┌─ Recorded information

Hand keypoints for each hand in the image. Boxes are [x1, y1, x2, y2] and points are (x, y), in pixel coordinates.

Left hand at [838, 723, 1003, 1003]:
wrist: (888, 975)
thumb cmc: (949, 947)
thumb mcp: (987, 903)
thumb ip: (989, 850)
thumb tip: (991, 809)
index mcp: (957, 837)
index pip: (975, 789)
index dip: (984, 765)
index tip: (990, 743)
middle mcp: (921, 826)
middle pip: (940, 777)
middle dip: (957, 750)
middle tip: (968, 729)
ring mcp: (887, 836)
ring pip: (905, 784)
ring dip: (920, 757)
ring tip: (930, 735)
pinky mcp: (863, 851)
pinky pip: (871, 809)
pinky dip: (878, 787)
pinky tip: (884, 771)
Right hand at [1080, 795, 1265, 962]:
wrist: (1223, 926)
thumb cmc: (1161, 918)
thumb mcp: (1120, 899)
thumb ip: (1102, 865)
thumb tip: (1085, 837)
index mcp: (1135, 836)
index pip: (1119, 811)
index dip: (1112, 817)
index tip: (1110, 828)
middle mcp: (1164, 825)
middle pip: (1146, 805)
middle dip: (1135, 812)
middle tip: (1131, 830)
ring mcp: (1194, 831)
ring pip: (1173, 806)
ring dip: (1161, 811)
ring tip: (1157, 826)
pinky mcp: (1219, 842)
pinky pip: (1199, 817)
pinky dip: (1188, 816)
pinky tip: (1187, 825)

└─
┌─ Recorded information

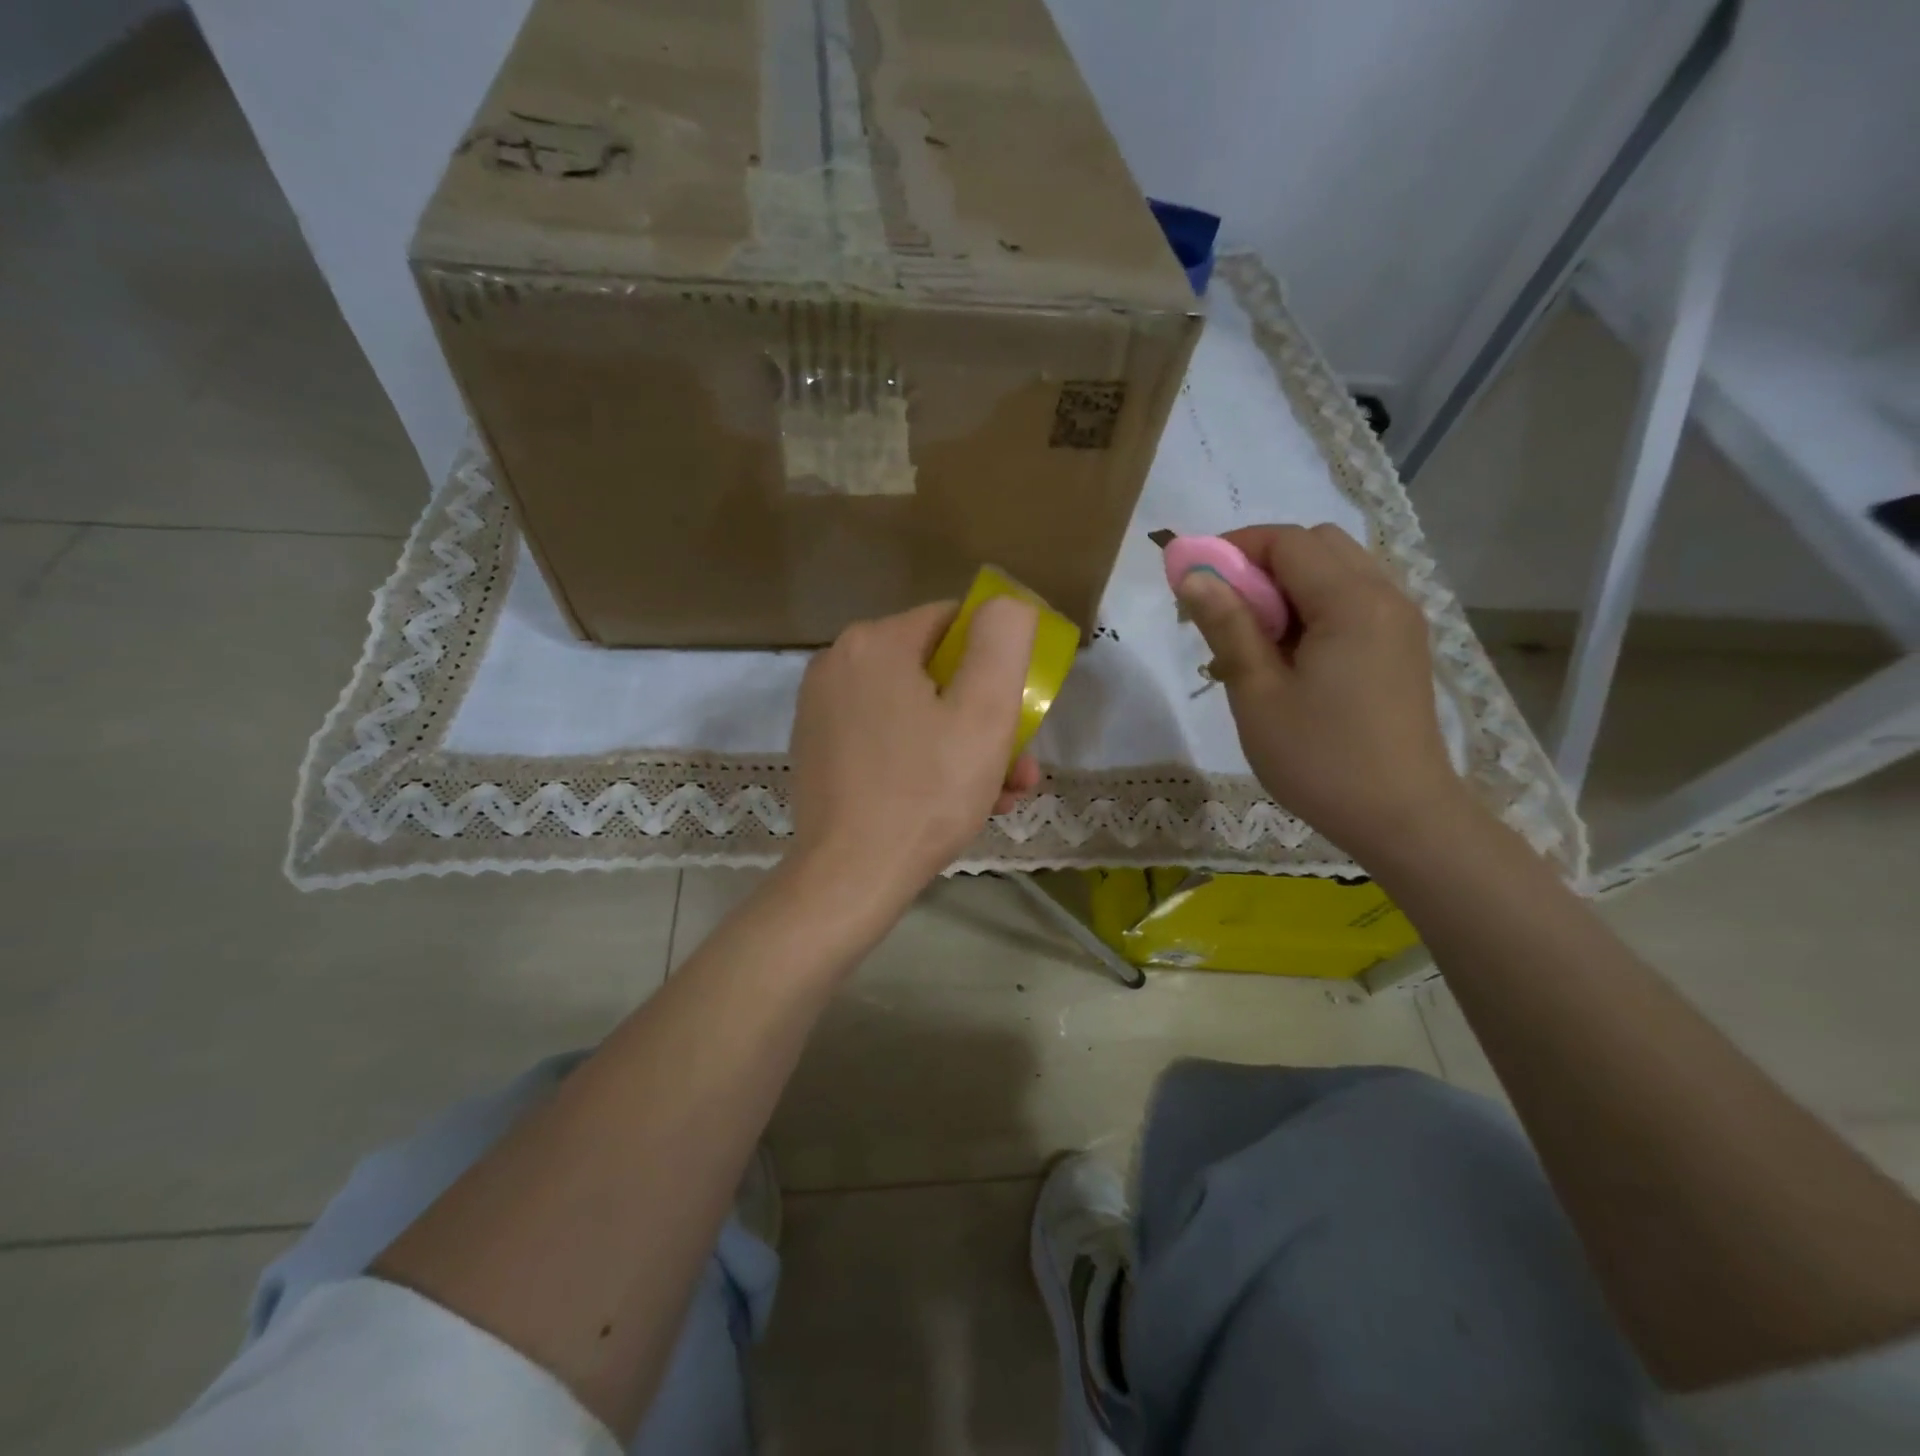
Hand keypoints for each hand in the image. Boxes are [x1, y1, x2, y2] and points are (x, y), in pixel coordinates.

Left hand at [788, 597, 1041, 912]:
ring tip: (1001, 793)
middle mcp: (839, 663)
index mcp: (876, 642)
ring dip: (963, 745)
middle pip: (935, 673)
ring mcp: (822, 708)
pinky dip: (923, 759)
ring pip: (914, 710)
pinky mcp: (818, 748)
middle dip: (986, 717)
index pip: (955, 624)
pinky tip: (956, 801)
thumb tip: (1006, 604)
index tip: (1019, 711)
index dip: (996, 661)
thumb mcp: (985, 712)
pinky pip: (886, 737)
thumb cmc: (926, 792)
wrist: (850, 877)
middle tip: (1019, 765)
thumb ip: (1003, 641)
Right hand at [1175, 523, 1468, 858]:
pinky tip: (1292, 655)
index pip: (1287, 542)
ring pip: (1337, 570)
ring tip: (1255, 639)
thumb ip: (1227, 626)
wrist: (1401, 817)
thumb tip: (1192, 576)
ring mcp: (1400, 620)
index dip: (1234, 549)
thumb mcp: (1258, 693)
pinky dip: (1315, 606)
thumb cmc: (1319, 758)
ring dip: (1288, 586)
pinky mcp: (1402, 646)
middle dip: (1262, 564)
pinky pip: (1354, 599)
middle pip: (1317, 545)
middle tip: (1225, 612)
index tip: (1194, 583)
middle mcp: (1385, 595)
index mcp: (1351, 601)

└─

> [What you should do]
Please, from the entries above, set down exactly the lines from the one containing "ring dip: (963, 745)" through the one containing "wrist: (850, 877)", and only those.

> [Task result]
ring dip: (963, 745)
middle pip: (935, 673)
ring mcp: (822, 708)
pinky dip: (923, 759)
ring pip: (914, 710)
pinky mcp: (818, 748)
middle dip: (986, 717)
index pip: (955, 624)
pinky tip: (956, 801)
thumb tip: (1006, 604)
index tip: (1019, 711)
index dip: (996, 661)
thumb mcp: (985, 712)
pinky pip: (886, 737)
thumb cmc: (926, 792)
wrist: (850, 877)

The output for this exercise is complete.